One challenge of the fall suggested in our survey results is a lack of access to spaces for socializing and events. More than 75% of students felt the options for places to safely spend time with friends were inadequate — and a similar proportion said there were not enough spaces to host events. A slow rollout of access to libraries and dining halls introduced early-semester social and academic challenges. Buildings that usually offer ample opportunities for both hanging out and studying — such as Bi Hall and Axinn — were open only to a limited number of students for a good part of the semester. If we’re to live and learn on this campus for another twelve weeks, the college should provide sufficient places for the organic socialization that has been integral to Midd’s community building. 

The college must also introduce measures to increase equity for students by providing the equipment and funds for social activities to those who lack them and ensuring consistency in treatment of different groups. Efforts should be made to allow controlled student access to resources such as the gear room and Bergen Lodge, encouraging safe outdoor activities and providing a greater sense of normalcy to students who feel isolated or who spend much of their time in virtual classes on Zoom. Providing these resources also levels the playing field for students who may not otherwise be able to explore Addison County to the same extent as students who own outdoor gear. 

Furthermore, while sports teams were able to gather and practice in all of their enormity, other student organizations were relegated to Zoom meetings, even as most of us sat within a two-mile radius of each other. Clubs learned that the college allowed this discrepancy because sports teams had coaches and therefore expert supervision to enforce Covid rules — but if it’s this supervision that is necessary, then the same opportunity should be extended to all student groups that provide meaningful socialization and collaborative opportunities, or the college should find another way to make safe gathering opportunities an option for all student groups. 

The survey also illustrated that almost half of students found the college’s Covid-19 guidelines to be poorly communicated, an issue that some suggested led to unintentional rule breaking and anxiety over getting in trouble, especially since disciplinary action for the same violation often varied widely. This problem could be solved with a centralized go-to location that lists regulations, predicts student questions and clarifies beforehand what consequences for breaking regulations will be as they evolve throughout the semester — and by reworking the SafeColleges training video series, which offered lengthy (and often repetitive) information, little clarity on discrepancies and another few hours in front of the screen after long days on Zoom. 

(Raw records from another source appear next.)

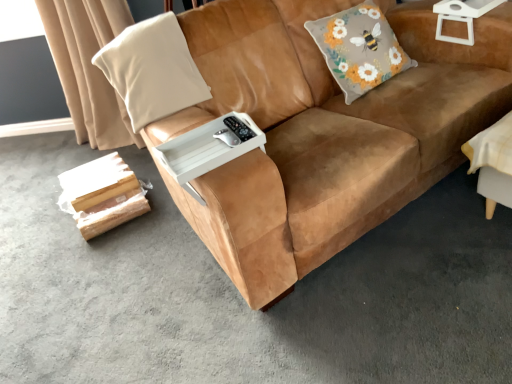
How much space does fluffy gray cushion with floral design at upper right, which ranks as the 2th throw pillow in left-to-right order, occupy horizontally?

fluffy gray cushion with floral design at upper right, which ranks as the 2th throw pillow in left-to-right order, is 13.88 inches wide.

Find the location of `fluffy gray cushion with floral design at upper right, which ranks as the 2th throw pillow in left-to-right order`. fluffy gray cushion with floral design at upper right, which ranks as the 2th throw pillow in left-to-right order is located at coordinates (359, 48).

Where is `white plastic side table at upper right`? white plastic side table at upper right is located at coordinates (461, 16).

The height and width of the screenshot is (384, 512). I want to click on suede brown couch at center, so click(325, 131).

You are a GUI agent. You are given a task and a screenshot of the screen. Output one action in this format:
    pyautogui.click(x=<x>, y=<y>)
    Task: Click on the fluffy gray cushion with floral design at upper right, acting as the 1th throw pillow starting from the right
    This screenshot has width=512, height=384.
    Given the screenshot: What is the action you would take?
    pyautogui.click(x=359, y=48)

Who is shorter, white plastic side table at upper right or beige fabric pillow at left, the second throw pillow when ordered from right to left?

Standing shorter between the two is white plastic side table at upper right.

Is point (463, 39) in front of point (142, 58)?

No, (463, 39) is behind (142, 58).

At what (x,y) coordinates should I click in order to perform the action: click on the 2nd throw pillow in front of the white plastic side table at upper right. Please return your answer as a coordinate pair (x, y). This screenshot has width=512, height=384. Looking at the image, I should click on (152, 70).

Would you say white plastic side table at upper right is inside or outside beige fabric pillow at left, the second throw pillow when ordered from right to left?

white plastic side table at upper right lies outside beige fabric pillow at left, the second throw pillow when ordered from right to left.

Find the location of `throw pillow above the beige fabric pillow at left, arranged as the first throw pillow when viewed from the left (from the image's perspective)`. throw pillow above the beige fabric pillow at left, arranged as the first throw pillow when viewed from the left (from the image's perspective) is located at coordinates (359, 48).

Consider the image. Is beige fabric pillow at left, the second throw pillow when ordered from right to left, far from fluffy gray cushion with floral design at upper right, which ranks as the 2th throw pillow in left-to-right order?

No.

From a real-world perspective, who is located lower, beige fabric pillow at left, the second throw pillow when ordered from right to left, or fluffy gray cushion with floral design at upper right, acting as the 1th throw pillow starting from the right?

fluffy gray cushion with floral design at upper right, acting as the 1th throw pillow starting from the right, is physically lower.

Considering the positions of point (77, 133) and point (358, 33), is point (77, 133) closer or farther from the camera than point (358, 33)?

Point (77, 133) is positioned farther from the camera compared to point (358, 33).

Which is correct: beige fabric curtain at upper left is inside fluffy gray cushion with floral design at upper right, which ranks as the 2th throw pillow in left-to-right order, or outside of it?

beige fabric curtain at upper left is located beyond the bounds of fluffy gray cushion with floral design at upper right, which ranks as the 2th throw pillow in left-to-right order.

Which of these two, beige fabric curtain at upper left or fluffy gray cushion with floral design at upper right, acting as the 1th throw pillow starting from the right, stands shorter?

Standing shorter between the two is fluffy gray cushion with floral design at upper right, acting as the 1th throw pillow starting from the right.

Could you tell me if beige fabric curtain at upper left is turned towards fluffy gray cushion with floral design at upper right, which ranks as the 2th throw pillow in left-to-right order?

No, beige fabric curtain at upper left is not oriented towards fluffy gray cushion with floral design at upper right, which ranks as the 2th throw pillow in left-to-right order.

When we arrive on campus this February, we will be greeted with the new challenges of a frosty campus quarantine and a more severe Covid-19 crisis in Vermont. It is the responsibility of each student to keep our peers and our broader community safe. But as we students strive to do our part, we hope administrators will understand that these issues run deeper than boredom and impatience. 

This editorial represents the opinions of the Middlebury Campus’s editorial board.